• **Provided passage**:
● ● ● ● ●
The deeper problem is that code which can’t see the backing type might need to know things about that backing type to function correctly.

Anything with Allocator in the name, other than Allocator itself, is a data type which can produce an Allocator, whether as a singleton, wrapping another type with Allocator in the name, or by calling allocator() to get it. So we have enough of a convention to say that these types need to provide this or that bit of information, if we want.

But the code that needs it still can’t get it.

C/C++/C# “Default allocators” are thread-safe.
I think it’s the reason that this implicit propery of allocator was not taken upon consideration in std.mem.Allocator approach

Also mulithreading is not used widely in current Zig projects (my feelings)
And usually GPA(DebugAlloctor) and std.testing.allocator are used
Both are thread-safe

But in production code we need to know wherther allocator is thread-safe or not.
● ● ● ● ●
• **Task to complete**: In the passage about Zig allocators, what property does it say the "Default allocators" of C, C++, and C# have?

• **Provided material**:
● ● ● ● ●
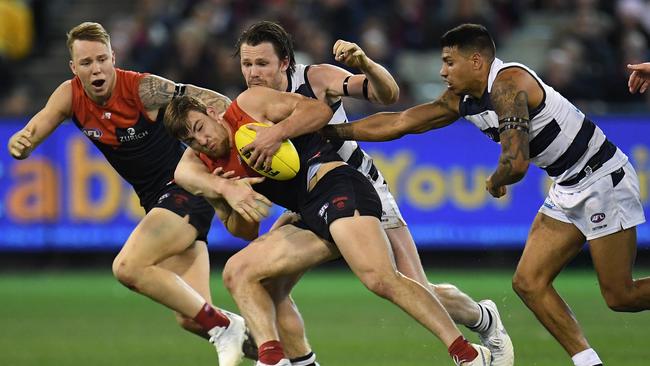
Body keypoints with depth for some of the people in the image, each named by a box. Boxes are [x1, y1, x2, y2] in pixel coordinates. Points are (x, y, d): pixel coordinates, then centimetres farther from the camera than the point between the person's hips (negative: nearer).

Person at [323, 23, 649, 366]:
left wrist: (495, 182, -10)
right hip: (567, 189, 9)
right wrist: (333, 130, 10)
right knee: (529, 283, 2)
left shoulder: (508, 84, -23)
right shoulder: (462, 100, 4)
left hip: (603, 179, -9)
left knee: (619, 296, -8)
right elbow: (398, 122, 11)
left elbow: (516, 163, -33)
● ● ● ● ●
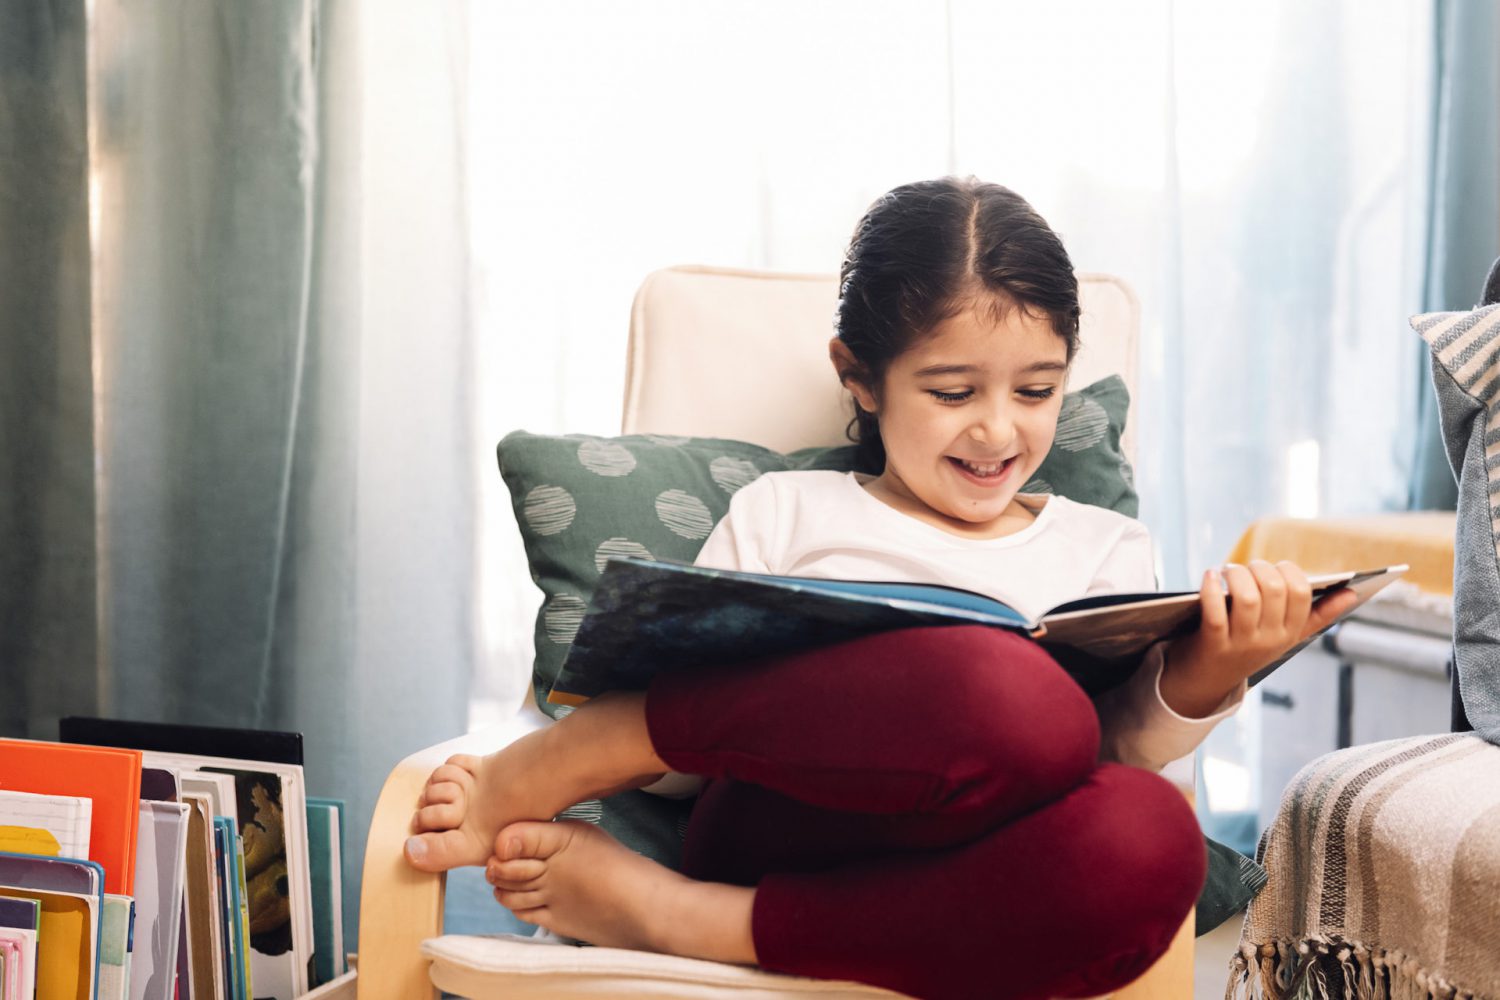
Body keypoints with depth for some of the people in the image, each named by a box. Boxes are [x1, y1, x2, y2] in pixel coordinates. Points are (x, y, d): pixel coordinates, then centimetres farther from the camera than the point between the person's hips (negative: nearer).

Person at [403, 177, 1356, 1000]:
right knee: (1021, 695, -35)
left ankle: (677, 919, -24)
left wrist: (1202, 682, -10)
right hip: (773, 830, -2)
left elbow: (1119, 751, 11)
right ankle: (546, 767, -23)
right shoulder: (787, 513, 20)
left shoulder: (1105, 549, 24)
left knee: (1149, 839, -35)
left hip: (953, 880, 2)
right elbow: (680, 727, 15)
● ● ● ● ●
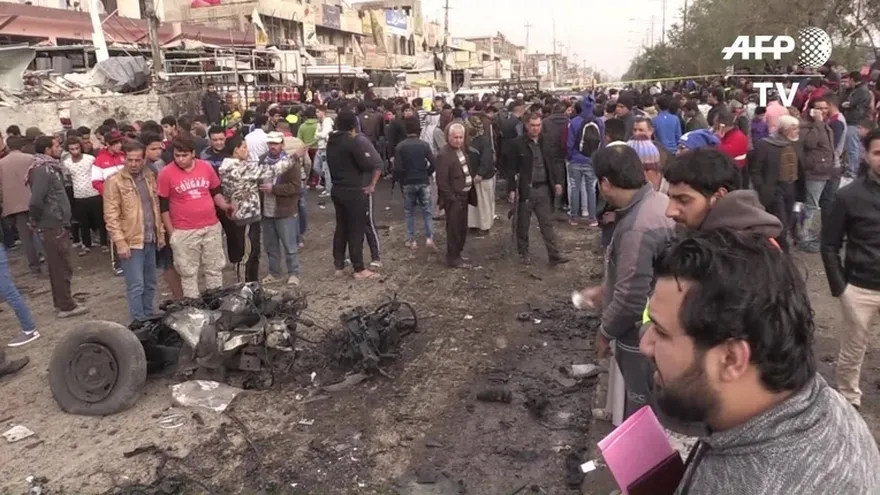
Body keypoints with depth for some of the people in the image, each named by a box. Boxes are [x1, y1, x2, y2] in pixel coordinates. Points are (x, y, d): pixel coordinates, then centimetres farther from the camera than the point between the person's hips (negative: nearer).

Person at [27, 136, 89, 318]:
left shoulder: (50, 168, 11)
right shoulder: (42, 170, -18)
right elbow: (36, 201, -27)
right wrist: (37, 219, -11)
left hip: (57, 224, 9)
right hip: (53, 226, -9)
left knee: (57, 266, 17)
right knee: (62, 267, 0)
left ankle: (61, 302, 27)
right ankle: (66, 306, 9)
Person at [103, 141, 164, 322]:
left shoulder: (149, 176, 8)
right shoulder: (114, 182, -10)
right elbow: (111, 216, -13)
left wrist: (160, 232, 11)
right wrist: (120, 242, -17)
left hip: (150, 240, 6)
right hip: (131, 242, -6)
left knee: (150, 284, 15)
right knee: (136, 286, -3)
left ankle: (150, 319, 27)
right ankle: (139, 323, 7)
● ● ● ● ●
• **Output of the task**: They are thread-safe.